The latest young bass producer from Bristol

Kahn is the latest hot young producer to come out of Bristol — they must put something in the water down there — and on his new EP he really evokes the spirit of the south-west city's rich musical heritage. He also hangs with the Young Echo kru, who broadcast U-Stream sessions from their underground bunker and who are a kind of 21st century version of the Wild Bunch that birthed Massive Attack, Tricky and Nellee Hooper. 
Kahn tells DJ Mag that he's really proud to come from Bristol.


“The music I make feels to me like a continuation of the music culture that has come before,” he says. “The only hindrance that the past holds for new musicians in Bristol is the media's need to refer back to it at every opportunity, to give context to new music from the city. It must be the same for street artists and Banksy's legacy.”
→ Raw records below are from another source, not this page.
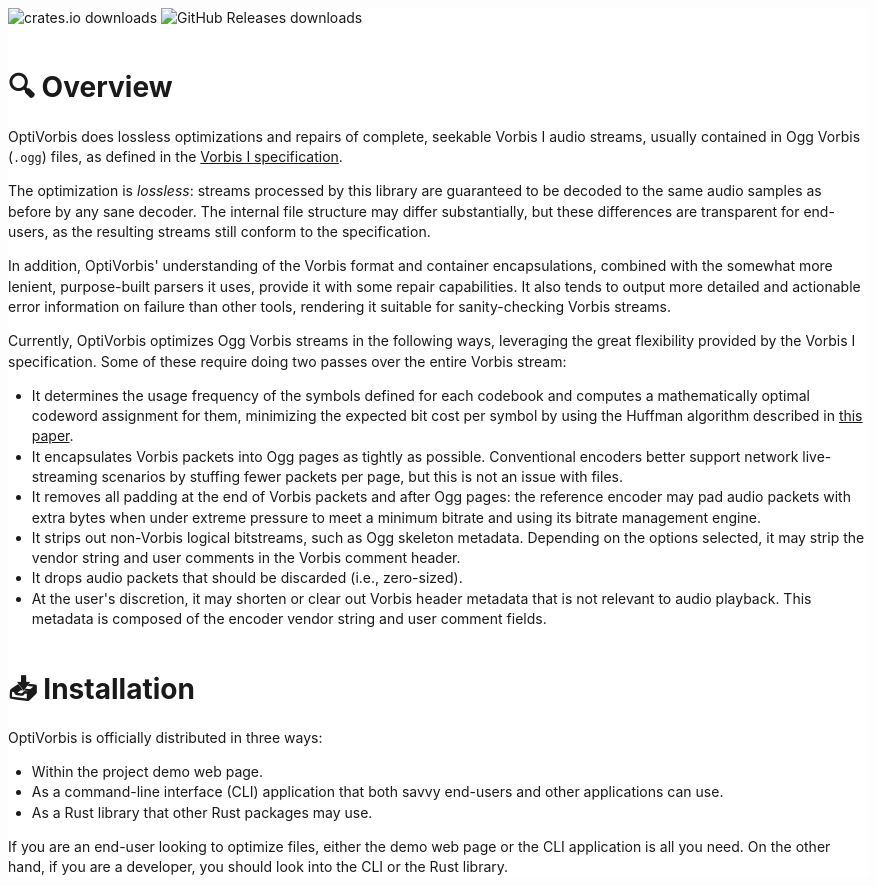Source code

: <img alt="crates.io downloads" src="https://img.shields.io/crates/d/optivorbis?label=crates.io%20downloads">
<img alt="GitHub Releases downloads" src="https://img.shields.io/github/downloads/OptiVorbis/OptiVorbis/total?label=GitHub%20Releases%20downloads">
</div>

# 🔍 Overview

OptiVorbis does lossless optimizations and repairs of complete, seekable Vorbis I audio streams, usually contained in Ogg Vorbis (`.ogg`) files, as defined in the [Vorbis I specification](https://xiph.org/vorbis/doc/Vorbis_I_spec.pdf).

The optimization is _lossless_: streams processed by this library are guaranteed to be decoded to the same audio samples as before by any sane decoder. The internal file structure may differ substantially, but these differences are transparent for end-users, as the resulting streams still conform to the specification.

In addition, OptiVorbis' understanding of the Vorbis format and container encapsulations, combined with the somewhat more lenient, purpose-built parsers it uses, provide it with some repair capabilities. It also tends to output more detailed and actionable error information on failure than other tools, rendering it suitable for sanity-checking Vorbis streams.

Currently, OptiVorbis optimizes Ogg Vorbis streams in the following ways, leveraging the great flexibility provided by the Vorbis I specification. Some of these require doing two passes over the entire Vorbis stream:

- It determines the usage frequency of the symbols defined for each codebook and computes a mathematically optimal codeword assignment for them, minimizing the expected bit cost per symbol by using the Huffman algorithm described in [this paper](https://dl.acm.org/doi/10.1145/3342555).
- It encapsulates Vorbis packets into Ogg pages as tightly as possible. Conventional encoders better support network live-streaming scenarios by stuffing fewer packets per page, but this is not an issue with files.
- It removes all padding at the end of Vorbis packets and after Ogg pages: the reference encoder may pad audio packets with extra bytes when under extreme pressure to meet a minimum bitrate and using its bitrate management engine.
- It strips out non-Vorbis logical bitstreams, such as Ogg skeleton metadata. Depending on the options selected, it may strip the vendor string and user comments in the Vorbis comment header.
- It drops audio packets that should be discarded (i.e., zero-sized).
- At the user's discretion, it may shorten or clear out Vorbis header metadata that is not relevant to audio playback. This metadata is composed of the encoder vendor string and user comment fields.

# 📥 Installation

OptiVorbis is officially distributed in three ways:

- Within the project demo web page.
- As a command-line interface (CLI) application that both savvy end-users and other applications can use.
- As a Rust library that other Rust packages may use.

If you are an end-user looking to optimize files, either the demo web page or the CLI application is all you need. On the other hand, if you are a developer, you should look into the CLI or the Rust library.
Ahem, yes. Making the point that some producers don't always feel connected to the past, or feel that they can't escape being compared to artists from 20 years ago, he nevertheless says: “I see myself and my contemporaries here simply as components of the current chapter in the musical history of the city.”


Kahn knew that he wanted to be involved in music from an early age. “I began using music software when I started secondary school,” he says. “I used to spend my lunchtimes in the music block experimenting with Cubase and getting my head around sequencing and sampling.”

Kahn tells DJ Mag that hearing the Nine Inch Nails album 'The Fragile' was when he first became aware that a producer could be as much a musician as someone who played the guitar, and that “the use of sound and understanding of production could take music to different places”.


His first releases came on Punch Drunk, Idle Hands, Hotline, Deep Medi and his own Bandulu Recordings, and he's also worked up some beats for Bristol legend Mark Stewart, of Pop Group and Maffia fame, who knew Kahn's parents back in the day. Talking about Bristol's penchant for producers to mutually nurture each other's talents across the generations, and how this has helped him, he says:

“I think an important part of the culture here is that musicians from different generations are aware of and work with each other, and there's a general feeling of support for younger people coming through.”

On his new self-titled EP he moves beyond grime and dubstep and into the smoky world of Bristol's trip-hop legacy. “It feels like my most complete piece of work to date, as I have tried to combine the different styles that I work in.”